*** Opening Information provided ***
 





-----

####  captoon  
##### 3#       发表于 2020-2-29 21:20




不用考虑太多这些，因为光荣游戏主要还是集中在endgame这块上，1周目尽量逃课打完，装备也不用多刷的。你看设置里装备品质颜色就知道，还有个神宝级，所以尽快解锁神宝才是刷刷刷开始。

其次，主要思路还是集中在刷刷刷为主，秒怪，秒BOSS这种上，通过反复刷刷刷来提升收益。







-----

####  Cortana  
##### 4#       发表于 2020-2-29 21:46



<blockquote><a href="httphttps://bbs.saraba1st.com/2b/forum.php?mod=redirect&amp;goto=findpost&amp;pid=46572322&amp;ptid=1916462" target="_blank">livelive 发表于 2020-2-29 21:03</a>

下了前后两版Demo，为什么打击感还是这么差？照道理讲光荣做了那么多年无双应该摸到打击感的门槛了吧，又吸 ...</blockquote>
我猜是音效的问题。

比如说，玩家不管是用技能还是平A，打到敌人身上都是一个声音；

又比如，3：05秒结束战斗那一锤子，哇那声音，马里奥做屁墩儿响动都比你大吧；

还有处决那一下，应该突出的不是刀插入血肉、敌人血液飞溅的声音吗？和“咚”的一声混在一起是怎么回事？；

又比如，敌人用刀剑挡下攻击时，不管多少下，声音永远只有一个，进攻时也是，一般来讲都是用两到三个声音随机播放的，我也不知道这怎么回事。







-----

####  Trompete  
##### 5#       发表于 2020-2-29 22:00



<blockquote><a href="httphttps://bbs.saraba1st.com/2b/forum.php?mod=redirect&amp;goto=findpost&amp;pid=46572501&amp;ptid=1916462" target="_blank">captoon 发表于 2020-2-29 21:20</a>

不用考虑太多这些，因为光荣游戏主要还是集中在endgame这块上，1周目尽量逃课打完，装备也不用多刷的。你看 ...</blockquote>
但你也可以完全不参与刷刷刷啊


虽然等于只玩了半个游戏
*** Closing Information provided ***
*** Opening Information provided ***
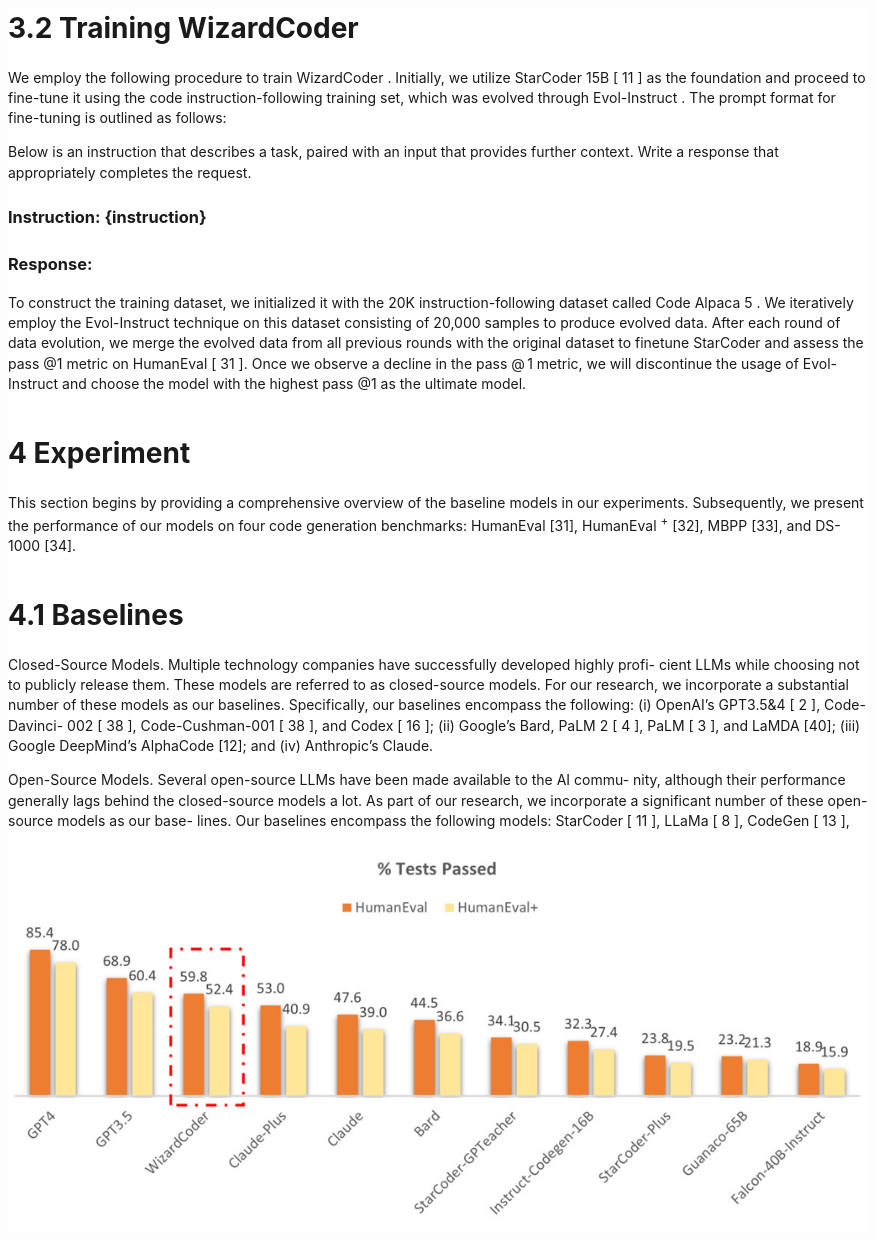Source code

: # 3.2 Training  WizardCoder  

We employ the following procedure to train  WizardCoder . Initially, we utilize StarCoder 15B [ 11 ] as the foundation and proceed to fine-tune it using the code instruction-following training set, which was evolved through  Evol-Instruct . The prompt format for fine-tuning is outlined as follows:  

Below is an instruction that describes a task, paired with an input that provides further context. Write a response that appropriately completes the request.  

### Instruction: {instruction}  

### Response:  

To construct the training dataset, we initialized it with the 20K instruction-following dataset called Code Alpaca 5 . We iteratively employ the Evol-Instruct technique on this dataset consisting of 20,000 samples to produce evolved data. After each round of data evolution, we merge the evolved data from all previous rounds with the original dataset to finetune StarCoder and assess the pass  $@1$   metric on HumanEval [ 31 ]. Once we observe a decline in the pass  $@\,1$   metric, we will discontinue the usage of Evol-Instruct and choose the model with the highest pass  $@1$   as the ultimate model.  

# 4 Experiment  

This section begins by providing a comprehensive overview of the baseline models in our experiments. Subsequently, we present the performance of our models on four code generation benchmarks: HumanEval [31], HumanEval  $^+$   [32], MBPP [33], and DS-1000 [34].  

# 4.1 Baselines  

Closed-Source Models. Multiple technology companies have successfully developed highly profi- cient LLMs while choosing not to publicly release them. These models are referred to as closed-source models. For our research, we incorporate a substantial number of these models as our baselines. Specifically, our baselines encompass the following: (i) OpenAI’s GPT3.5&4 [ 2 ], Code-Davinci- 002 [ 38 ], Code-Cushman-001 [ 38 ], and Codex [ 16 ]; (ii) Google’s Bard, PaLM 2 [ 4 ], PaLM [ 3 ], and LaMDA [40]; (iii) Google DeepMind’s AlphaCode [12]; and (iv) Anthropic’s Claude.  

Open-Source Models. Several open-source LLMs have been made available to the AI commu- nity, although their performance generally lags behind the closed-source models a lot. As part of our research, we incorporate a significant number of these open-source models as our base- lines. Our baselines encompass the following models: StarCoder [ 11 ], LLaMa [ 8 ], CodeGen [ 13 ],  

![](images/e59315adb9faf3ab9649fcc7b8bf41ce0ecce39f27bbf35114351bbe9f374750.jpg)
*** Closing Information provided ***
> [Your task]:
Filter the entries and copy out every line with the word "target".

> [Response to the exercise]:
<blockquote><a href="httphttps://bbs.saraba1st.com/2b/forum.php?mod=redirect&amp;goto=findpost&amp;pid=46572322&amp;ptid=1916462" target="_blank">livelive 发表于 2020-2-29 21:03</a>
<blockquote><a href="httphttps://bbs.saraba1st.com/2b/forum.php?mod=redirect&amp;goto=findpost&amp;pid=46572501&amp;ptid=1916462" target="_blank">captoon 发表于 2020-2-29 21:20</a>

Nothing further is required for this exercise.